SINGAPORE: The euro was pinned near a 22-month low on Tuesday as war in Ukraine has darkened Europe’s economic outlook, while commodity currencies took a breather in their weeks-long rally.
The euro was doing its best to bounce after six straight sessions of selling, but at $1.0855, it was not terribly far from Monday’s trough of $1.0806.
The common currency is down 4% on the dollar since Russia launched what it calls a “special military operation” in Ukraine where fighting is showing no signs of abating. It flirted with parity on the Swiss franc on Monday for the first time in seven years.
Euro eyes void below parity vs Swiss franc on stagflation shock
Russia-Ukraine Peace talks have made scant progress and though Germany’s opposition to a ban on Russian energy imports knocked oil futures from Monday’s 14-year peak, analysts expect the supply shock to hurt European growth.
“Markets could continue to price the risk of a disruption to Russian energy exports and downgrade the European growth outlook,” said Commonwealth Bank of Australia strategist Carol Kong.
“As such, we expect the euro to remain under pressure. There is a reasonable chance euro/dollar tests the pandemic low of $1.0688 this month.”

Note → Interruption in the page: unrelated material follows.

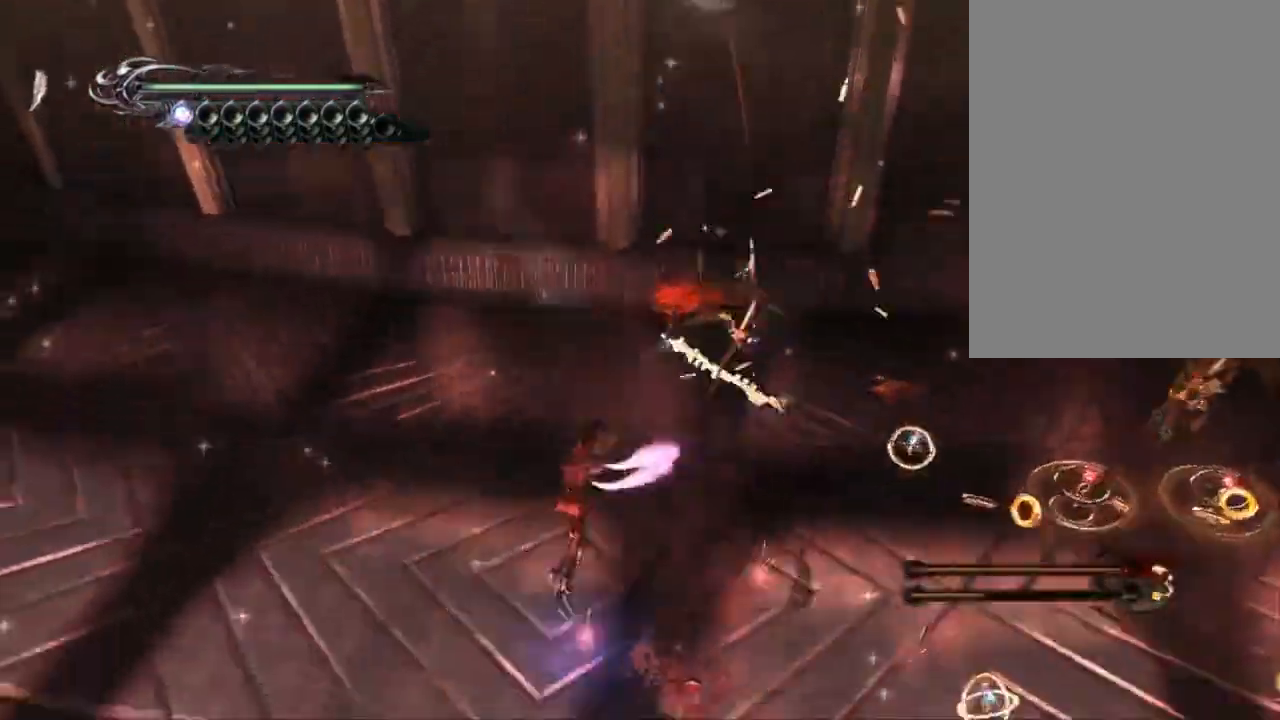
{"dt_ms": 500, "buttons": ["CIRCLE"], "left_stick": "left", "right_stick": "center", "events": []}
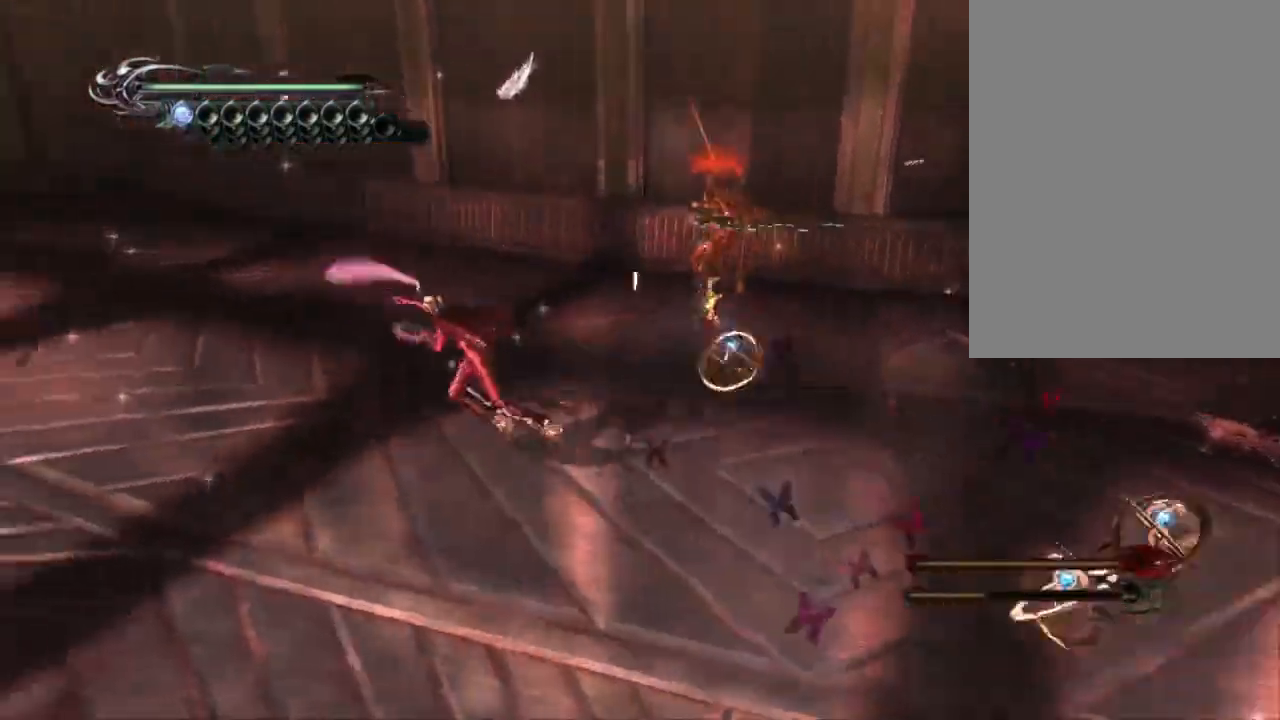
{"dt_ms": 500, "buttons": ["CIRCLE"], "left_stick": "center", "right_stick": "center"}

The European Central Bank meets on Thursday with the spectre of stagflation prompting economists to figure that policymakers might delay rate hikes until late in the year.
Besides commodities’ parabolic rally the conflict and subsequent sanctions have crushed Russian assets, with the rouble sliding to a record low of 160 to the dollar in erratic offshore trade on Monday.
Elsewhere the US dollar was firm amid nerves the war and its economic consequences could spread.
Surging oil import costs already pushed Japan to its largest currency account deficit since 2014, knocking some of the lustre from yen as a safe-haven.
The yen fell overnight and was a little lower still at 115.48 per dollar on Tuesday.
The Australian and New Zealand dollars were each up about 0.4% in early trade, but were below four-month highs made with soaring oil prices on Monday. The Aussie was last at $0.7343, about a cent underneath Monday’s top.
The kiwi bought $0.6847. It is up 4.5% in just over a month as the Reserve Bank of New Zealand’s hiking cycle gathers pace.
ANZ Bank analysts said on Tuesday that energy price pressure can drive back-to-back 50-basis-point hikes in April and May.